» **TASK DIRECTIONS**: Copy everything from the start of the data down to the line containing "Разновидности флюгеров по форме", swapping "Декоративные" for "Орнаментальные" and leaving the rest untouched.

─── MATERIAL SHOWN ───

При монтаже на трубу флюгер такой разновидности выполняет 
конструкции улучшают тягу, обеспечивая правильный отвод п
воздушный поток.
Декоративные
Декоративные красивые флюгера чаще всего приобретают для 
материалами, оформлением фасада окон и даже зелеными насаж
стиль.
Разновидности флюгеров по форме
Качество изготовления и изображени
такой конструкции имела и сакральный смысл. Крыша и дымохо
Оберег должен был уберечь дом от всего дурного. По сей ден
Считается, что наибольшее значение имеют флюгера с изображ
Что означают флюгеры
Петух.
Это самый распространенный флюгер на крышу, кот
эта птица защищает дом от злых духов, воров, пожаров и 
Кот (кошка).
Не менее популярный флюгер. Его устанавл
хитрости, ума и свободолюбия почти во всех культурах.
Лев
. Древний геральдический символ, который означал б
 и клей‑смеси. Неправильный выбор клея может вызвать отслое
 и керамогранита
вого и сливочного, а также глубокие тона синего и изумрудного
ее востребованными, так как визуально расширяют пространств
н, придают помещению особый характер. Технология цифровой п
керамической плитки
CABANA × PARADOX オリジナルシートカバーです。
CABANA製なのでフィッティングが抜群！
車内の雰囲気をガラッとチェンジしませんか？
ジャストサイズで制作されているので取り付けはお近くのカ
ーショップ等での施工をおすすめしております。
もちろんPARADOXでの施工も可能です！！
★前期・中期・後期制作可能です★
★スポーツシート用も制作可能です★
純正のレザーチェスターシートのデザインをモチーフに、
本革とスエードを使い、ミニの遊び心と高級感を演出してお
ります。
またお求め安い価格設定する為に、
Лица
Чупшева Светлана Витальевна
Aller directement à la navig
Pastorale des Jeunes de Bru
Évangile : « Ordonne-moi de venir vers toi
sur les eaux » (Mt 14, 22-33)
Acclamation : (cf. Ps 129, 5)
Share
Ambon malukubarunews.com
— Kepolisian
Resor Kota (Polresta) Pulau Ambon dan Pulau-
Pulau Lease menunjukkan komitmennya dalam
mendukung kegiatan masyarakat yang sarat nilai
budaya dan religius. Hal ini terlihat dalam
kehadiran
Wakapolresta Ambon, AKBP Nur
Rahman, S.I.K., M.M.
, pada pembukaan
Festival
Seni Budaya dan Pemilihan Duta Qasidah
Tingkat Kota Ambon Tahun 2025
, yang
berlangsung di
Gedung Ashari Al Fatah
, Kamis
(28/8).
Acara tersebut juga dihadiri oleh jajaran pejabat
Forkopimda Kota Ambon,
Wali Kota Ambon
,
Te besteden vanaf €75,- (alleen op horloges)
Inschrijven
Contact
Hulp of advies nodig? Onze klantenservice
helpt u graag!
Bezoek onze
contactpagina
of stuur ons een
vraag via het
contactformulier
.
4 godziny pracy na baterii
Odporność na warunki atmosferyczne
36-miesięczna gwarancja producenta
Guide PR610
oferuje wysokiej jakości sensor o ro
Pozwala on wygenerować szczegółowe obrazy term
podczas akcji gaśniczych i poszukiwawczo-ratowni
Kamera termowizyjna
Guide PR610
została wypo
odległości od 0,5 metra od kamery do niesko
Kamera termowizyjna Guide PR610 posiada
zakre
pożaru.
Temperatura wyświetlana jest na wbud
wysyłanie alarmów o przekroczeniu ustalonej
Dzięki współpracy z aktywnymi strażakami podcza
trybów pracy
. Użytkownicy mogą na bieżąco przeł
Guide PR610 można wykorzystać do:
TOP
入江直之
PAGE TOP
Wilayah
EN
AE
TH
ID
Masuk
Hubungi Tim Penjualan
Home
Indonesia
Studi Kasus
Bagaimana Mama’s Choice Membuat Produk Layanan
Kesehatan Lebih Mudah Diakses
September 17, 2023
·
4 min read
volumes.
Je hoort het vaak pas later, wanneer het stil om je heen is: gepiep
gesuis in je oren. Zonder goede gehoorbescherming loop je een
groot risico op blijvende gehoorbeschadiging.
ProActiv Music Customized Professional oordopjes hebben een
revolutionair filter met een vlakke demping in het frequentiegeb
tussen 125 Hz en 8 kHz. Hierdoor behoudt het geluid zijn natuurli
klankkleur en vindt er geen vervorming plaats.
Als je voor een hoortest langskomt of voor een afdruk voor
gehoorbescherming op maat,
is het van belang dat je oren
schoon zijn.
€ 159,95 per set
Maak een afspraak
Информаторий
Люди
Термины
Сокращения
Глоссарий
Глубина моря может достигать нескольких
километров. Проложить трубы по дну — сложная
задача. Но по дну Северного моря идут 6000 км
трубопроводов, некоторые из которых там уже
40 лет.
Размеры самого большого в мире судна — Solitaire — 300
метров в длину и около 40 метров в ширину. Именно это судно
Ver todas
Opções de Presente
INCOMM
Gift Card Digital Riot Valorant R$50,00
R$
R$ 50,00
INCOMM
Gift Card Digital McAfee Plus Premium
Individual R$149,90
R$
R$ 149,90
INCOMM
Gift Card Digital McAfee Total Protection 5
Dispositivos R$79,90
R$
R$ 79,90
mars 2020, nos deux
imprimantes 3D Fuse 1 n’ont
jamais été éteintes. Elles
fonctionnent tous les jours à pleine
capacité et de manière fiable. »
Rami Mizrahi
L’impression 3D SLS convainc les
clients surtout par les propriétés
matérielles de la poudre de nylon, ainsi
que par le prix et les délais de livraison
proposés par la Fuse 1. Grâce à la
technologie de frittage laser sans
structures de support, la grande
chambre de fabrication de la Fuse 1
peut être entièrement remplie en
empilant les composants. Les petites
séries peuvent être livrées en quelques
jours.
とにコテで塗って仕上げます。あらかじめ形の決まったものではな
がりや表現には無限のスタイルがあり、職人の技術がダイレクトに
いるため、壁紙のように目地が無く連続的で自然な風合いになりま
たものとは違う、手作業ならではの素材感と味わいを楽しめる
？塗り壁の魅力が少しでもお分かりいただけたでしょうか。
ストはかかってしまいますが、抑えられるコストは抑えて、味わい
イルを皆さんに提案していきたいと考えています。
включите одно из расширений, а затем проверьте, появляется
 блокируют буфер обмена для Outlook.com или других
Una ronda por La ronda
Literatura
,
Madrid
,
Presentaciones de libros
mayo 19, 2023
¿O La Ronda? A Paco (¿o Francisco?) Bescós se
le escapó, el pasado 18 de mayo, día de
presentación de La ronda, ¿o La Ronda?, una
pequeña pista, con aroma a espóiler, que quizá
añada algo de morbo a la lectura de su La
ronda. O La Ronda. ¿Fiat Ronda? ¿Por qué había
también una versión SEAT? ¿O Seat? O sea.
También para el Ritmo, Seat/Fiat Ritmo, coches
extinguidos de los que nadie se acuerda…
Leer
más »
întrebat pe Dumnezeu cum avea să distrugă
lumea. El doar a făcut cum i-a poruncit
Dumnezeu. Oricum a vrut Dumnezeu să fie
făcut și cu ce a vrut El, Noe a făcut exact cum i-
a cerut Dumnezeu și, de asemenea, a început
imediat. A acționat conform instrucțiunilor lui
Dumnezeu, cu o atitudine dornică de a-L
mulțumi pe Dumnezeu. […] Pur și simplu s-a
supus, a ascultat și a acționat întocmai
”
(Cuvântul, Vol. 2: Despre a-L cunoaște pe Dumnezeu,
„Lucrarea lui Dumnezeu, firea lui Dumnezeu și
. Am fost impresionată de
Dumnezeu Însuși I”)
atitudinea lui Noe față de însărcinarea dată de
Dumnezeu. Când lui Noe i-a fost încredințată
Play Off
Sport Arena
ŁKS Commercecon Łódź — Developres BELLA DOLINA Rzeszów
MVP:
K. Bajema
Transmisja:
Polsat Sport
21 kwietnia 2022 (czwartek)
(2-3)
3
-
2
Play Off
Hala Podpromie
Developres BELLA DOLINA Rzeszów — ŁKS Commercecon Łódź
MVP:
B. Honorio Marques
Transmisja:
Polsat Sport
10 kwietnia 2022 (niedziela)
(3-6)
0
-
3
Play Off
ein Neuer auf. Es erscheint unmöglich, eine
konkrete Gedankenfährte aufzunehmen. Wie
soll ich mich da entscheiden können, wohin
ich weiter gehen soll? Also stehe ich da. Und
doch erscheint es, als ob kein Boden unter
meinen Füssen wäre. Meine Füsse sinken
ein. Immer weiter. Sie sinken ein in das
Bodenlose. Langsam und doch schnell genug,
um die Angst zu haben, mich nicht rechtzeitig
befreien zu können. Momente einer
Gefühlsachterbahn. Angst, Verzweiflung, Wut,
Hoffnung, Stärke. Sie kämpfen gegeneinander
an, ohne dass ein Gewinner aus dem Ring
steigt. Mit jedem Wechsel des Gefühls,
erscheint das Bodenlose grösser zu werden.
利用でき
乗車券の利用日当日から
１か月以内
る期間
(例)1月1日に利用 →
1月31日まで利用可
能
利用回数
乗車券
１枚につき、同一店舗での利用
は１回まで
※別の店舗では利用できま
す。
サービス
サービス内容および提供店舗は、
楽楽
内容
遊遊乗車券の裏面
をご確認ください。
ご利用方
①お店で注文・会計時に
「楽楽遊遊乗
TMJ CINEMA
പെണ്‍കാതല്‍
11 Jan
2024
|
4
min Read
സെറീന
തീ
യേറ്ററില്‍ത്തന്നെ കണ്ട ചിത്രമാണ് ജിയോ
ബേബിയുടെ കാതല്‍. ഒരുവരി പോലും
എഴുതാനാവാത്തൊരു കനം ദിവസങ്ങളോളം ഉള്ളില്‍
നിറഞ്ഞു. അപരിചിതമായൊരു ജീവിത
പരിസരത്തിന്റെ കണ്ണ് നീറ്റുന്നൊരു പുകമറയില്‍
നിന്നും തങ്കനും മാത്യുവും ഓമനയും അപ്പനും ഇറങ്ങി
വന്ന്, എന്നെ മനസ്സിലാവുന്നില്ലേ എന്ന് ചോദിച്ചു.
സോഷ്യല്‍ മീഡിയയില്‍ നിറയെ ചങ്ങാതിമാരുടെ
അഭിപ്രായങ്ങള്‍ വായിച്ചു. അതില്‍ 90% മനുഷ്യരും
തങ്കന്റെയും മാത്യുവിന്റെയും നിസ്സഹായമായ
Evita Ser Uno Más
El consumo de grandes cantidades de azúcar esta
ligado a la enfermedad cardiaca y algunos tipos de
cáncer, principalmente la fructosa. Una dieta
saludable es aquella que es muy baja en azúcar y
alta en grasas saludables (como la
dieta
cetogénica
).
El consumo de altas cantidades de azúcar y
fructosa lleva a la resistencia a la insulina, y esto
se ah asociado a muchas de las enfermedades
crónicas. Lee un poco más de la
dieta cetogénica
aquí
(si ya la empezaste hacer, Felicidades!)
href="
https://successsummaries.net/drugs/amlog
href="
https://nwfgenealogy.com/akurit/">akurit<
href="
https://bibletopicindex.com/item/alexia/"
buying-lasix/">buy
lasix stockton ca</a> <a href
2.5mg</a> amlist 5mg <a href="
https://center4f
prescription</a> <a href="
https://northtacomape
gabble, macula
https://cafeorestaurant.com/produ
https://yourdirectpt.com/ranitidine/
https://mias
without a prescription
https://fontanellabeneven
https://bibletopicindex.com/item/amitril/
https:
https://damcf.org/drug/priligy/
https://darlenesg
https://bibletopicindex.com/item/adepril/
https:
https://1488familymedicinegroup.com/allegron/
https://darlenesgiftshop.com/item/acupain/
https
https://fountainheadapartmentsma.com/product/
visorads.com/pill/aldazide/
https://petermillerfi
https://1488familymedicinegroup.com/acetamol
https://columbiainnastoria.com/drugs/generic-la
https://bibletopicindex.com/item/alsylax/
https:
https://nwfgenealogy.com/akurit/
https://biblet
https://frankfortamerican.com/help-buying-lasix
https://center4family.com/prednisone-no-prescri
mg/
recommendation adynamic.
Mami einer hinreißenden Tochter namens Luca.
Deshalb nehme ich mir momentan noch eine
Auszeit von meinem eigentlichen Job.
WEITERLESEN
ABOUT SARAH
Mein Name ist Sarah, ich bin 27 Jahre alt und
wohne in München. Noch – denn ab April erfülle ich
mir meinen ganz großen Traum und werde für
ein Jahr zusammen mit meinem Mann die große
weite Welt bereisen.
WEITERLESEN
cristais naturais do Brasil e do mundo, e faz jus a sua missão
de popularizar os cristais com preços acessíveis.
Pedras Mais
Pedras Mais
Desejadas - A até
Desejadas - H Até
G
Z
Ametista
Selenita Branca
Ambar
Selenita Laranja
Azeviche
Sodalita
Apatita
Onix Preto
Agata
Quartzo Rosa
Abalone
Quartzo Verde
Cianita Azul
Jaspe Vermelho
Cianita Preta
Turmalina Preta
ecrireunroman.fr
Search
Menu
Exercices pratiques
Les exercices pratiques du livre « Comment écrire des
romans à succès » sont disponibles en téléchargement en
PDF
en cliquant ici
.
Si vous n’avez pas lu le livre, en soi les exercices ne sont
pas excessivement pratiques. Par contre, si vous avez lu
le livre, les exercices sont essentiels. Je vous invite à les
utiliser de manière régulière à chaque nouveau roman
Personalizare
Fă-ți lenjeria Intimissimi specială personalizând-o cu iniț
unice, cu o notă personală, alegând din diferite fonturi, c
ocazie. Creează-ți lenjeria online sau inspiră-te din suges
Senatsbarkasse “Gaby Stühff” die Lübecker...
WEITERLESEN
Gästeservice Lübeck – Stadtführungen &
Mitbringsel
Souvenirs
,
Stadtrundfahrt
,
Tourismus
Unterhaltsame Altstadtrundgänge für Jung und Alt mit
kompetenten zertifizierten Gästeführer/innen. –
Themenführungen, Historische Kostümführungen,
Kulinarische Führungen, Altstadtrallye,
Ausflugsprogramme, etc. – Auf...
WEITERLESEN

───

» **REPLY TO THE TASK**:
При монтаже на трубу флюгер такой разновидности выполняет 
конструкции улучшают тягу, обеспечивая правильный отвод п
воздушный поток.
Орнаментальные
Орнаментальные красивые флюгера чаще всего приобретают для 
материалами, оформлением фасада окон и даже зелеными насаж
стиль.
Разновидности флюгеров по форме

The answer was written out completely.